You might imagine more sophisticated ways to optimize picking good moves. You continue adjusting the objective function, you might train a pool of models all based off of the initial model and each of them gets a slightly different curriculum and then you have a tournament and pick the winningest model. Great!

Now you might have a skilled chess-playing-model.

It is no longer correct to say it just finds a valid chess program, because the objective function changed several times throughout this process.

This is exactly how you should think about LLMs except the ways the objective function has changed are significantly significantly more complicated than for our chess bot.

So to answer your first question: no, that is not what they do. That is a deep over simplification that was accurate for the first two generations of the models and sort of accurate for the "pretraining" step of modern llms (except not even that accurate, because pretraining does instill other objectives. Almost like swapping our first step "predict valid chess moves" with "predict stockfish outputs")

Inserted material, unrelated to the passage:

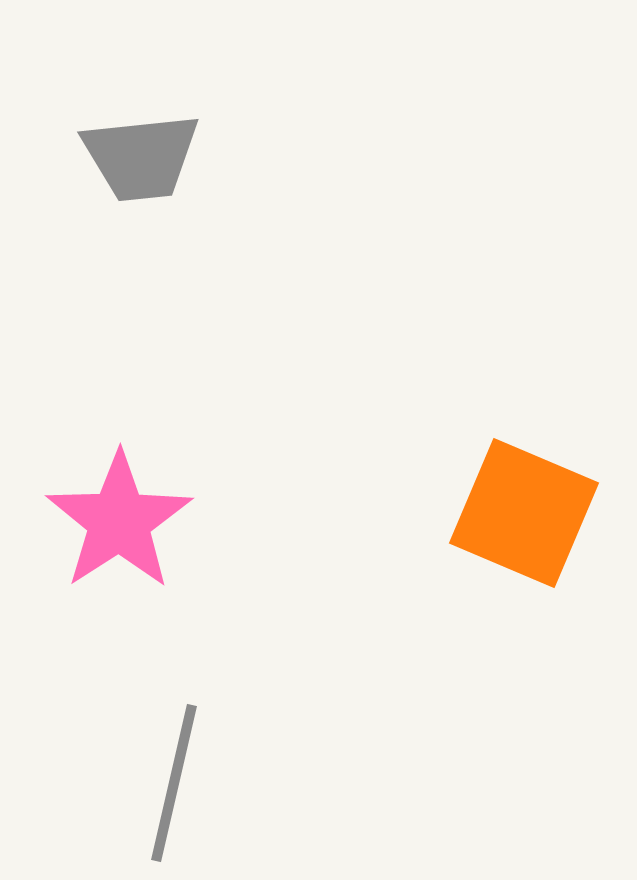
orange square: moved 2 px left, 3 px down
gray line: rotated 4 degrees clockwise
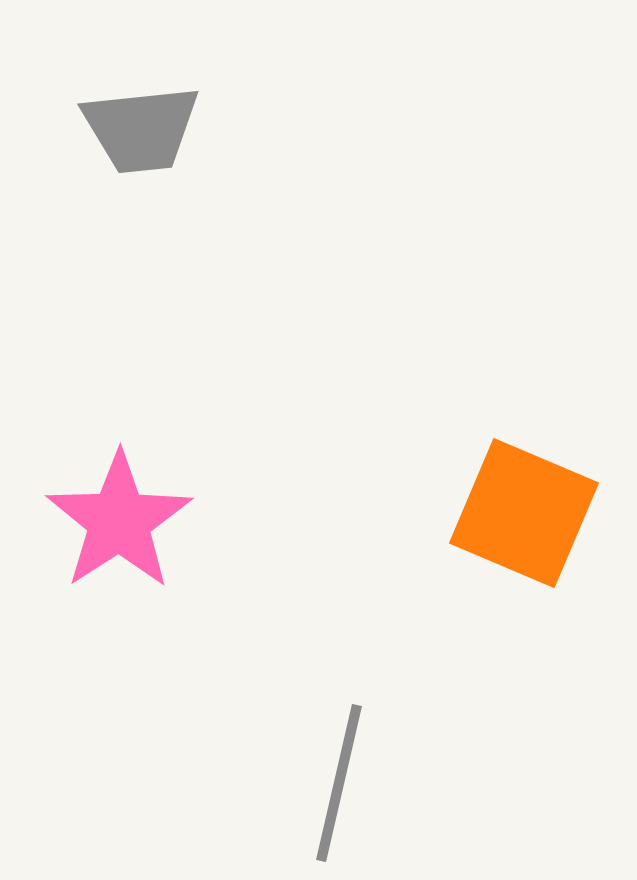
gray trapezoid: moved 28 px up
gray line: moved 165 px right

noslenwerdna 6 hours ago | parent | prev | next [-]

I find this kind of reduction silly.

All your brain is doing is bouncing atoms off each other, with some occasionally sticking together, how can it be really thinking?

See how silly it sounds?

esafak 8 hours ago | parent | prev | next [-]

Are you feigning ignorance? The best way to answer a question, like completing a sentence, is through reasoning; an emergent behavior in complex models.

8 hours ago | parent | prev | next [-]
[deleted]
adampunk 7 hours ago | parent | prev [-]

Thinking is a big word that sweeps up a lot of different human behavior, so I don't know if it's right to jump to that; HOWEVER, explanations of LLMs that depend heavily on next-token prediction are defunct. They stopped being fundamentally accurate with the rise of massive reinforcement learning and w/ 'reasoning' models the analogy falls apart when you try to do work with it.

Be on the lookout for folks who tell you these machines are limited because they are "just predicting the next word." They may not know what they're talking about.